The concept of data science notebooks has been around for a while. Notebooks are web interfaces that allow creating and sharing live code, equations, visualizations and narrative text. They exist somewhere in data science workflows to serve data cleaning, transformation, numerical simulation, statistical modeling, data visualization and even machine learning. In a Python environment, Jupyter is prominent. In Java or Scala environment, Apache Zeppelin fits seamlessly. Though Jupyter can be used with a Java kernel and Zeppelin can be used with a Python interpreter, each one natively belongs to its own stack.

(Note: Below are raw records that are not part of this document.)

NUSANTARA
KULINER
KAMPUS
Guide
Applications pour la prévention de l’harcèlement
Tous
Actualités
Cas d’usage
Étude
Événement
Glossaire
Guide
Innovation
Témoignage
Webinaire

Installing Zeppelin and Solr Interpreter
Zeppelin interpreters allow languages or data processing backends to be plugged into Zeppelin. However, Zeppelin extensibility is designed through Helium which is a plugin system that can extend Zeppelin with components including interpreters. Other components that can be plugged are spells, visualizations and even whole applications.
In this post, we are going to explore creating computational notebooks for data stored in Solr which can be done in a few steps. If you are running Solr, all what is required to start creating notebooks for existing collections is obtaining Zeppelin1 and installing the Solr interpreter:
$ docker run -p 8080:8080 -d --name zeppelin apache/zeppelin:0.8.1
$ docker exec zeppelin ./bin/install-interpreter.sh --name solr --artifact com.lucidworks.zeppelin:zeppelin-solr:0.1.5
$ docker restart zeppelin # to load the interpreter
Navigate to http://<zeppelin-host>:8080 and Zeppelin welcome page should appear:
To create a Solr interpreter, click “anonymous” menu on the top right then click “Interpreter”. Click “Create” button on the top right and enter parameters as follows:
Note: the default value of solr.baseUrl
is http://localhost:8983/solr
Creating the Notebook
For the purpose of this post, the Amazon Cell Phones Reviews dataset will be used. Trivial preprocessing, such as renaming fields and splitting prices field, is required before indexing. Once indexed into two collections, items
and reviews
, a notebook can be created.
Each cell inside the notebook should start with %solr
spell in order to bind to the notebook to Solr interpreter and run commands. Currently, there are 5 commands that are supported: use
, search
, facet
, stream
and sql
. The last two commands invoke the powerful Solr Streaming Expressions and Parallel SQL features that enable creating computations for Zeppelin.
The first command that should be used is use
which generally sets the default collection to be used throughout the notebook where no collection is mentioned:
%solr
use reviews
Adding Computational Paragraphs
To visualize rating distribution:
%solr
facet q=*:*&facet=true&facet.field=rating_f
To calculate average rating by brand:
%solr
SELECT avg(reviews.rating_f) as rating, brand_s FROM reviews INNER JOIN items ON reviews.asin_s = items.asin_s GROUP BY items.brand_s ORDER BY rating DESC LIMIT 20
Conducting a reviews Significant Terms query for the the search keyword “battery”:
%solr
stream significantTerms(reviews, q="body_t:battery", field="body_t")
It’s noted that several significant terms suggest that many reviews touch the point that phone batteries drain quickly or die before they usually should.
Top products with highest ratings:
%solr
SELECT avg(reviews.rating_f) as rating, items.title_s FROM reviews INNER JOIN items ON reviews.asin_s = items.asin_s GROUP BY items.title_s ORDER BY rating DESC LIMIT 20
Total reviews count by brand:
%solr
SELECT sum(totalReviews_i) AS s, brand_s FROM items GROUP BY brand_s ORDER BY s DESC
Products count by brand:
%solr
facet q=*:*&facet=true&facet.field=brand_s&collection=items
Total helpful reviews by brand:
%solr
SELECT sum(helpfulVotes_i) as s, brand_s FROM reviews INNER JOIN items ON reviews.asin_s = items.asin_s GROUP BY brand_s
Verified field distribution and average ratings:
%solr
SELECT count(*) as v, verified_s FROM reviews GROUP BY verified_s
Average rating for each verified state:
%solr
SELECT verified_s, avg(rating_f) as rating FROM reviews GROUP BY verified_s
Search for reviews that mention keyword “screen”:
%solr
search q=body_t:screen&fl=asin_s,name_s,title_s,body_t,verified_s,rating_f,helpfulVotes_i,date_s&rows=20
Product base price and rating:
%solr
SELECT price1_f, brand_s, rating_f, totalReviews_i FROM items WHERE price1_f > 0
1. As of writing this post, Zeppelin version 0.8.2 docker image does not start or run as expected
One reply on “Zeppelin Notebooks and Solr”
Thank for your article! I had problems with docker setup because of maven repo http disabling, so I had to set env var for https repo:
“`
docker run -e ZEPPELIN_INTERPRETER_DEP_MVNREPO=https://repo1.maven.org/maven2 –name zeppelin -d apache/zeppelin:0.8.2
docker exec zeppelin ./bin/install-interpreter.sh –name solr –artifact com.lucidworks.zeppelin:zeppelin-solr:0.1.6
“`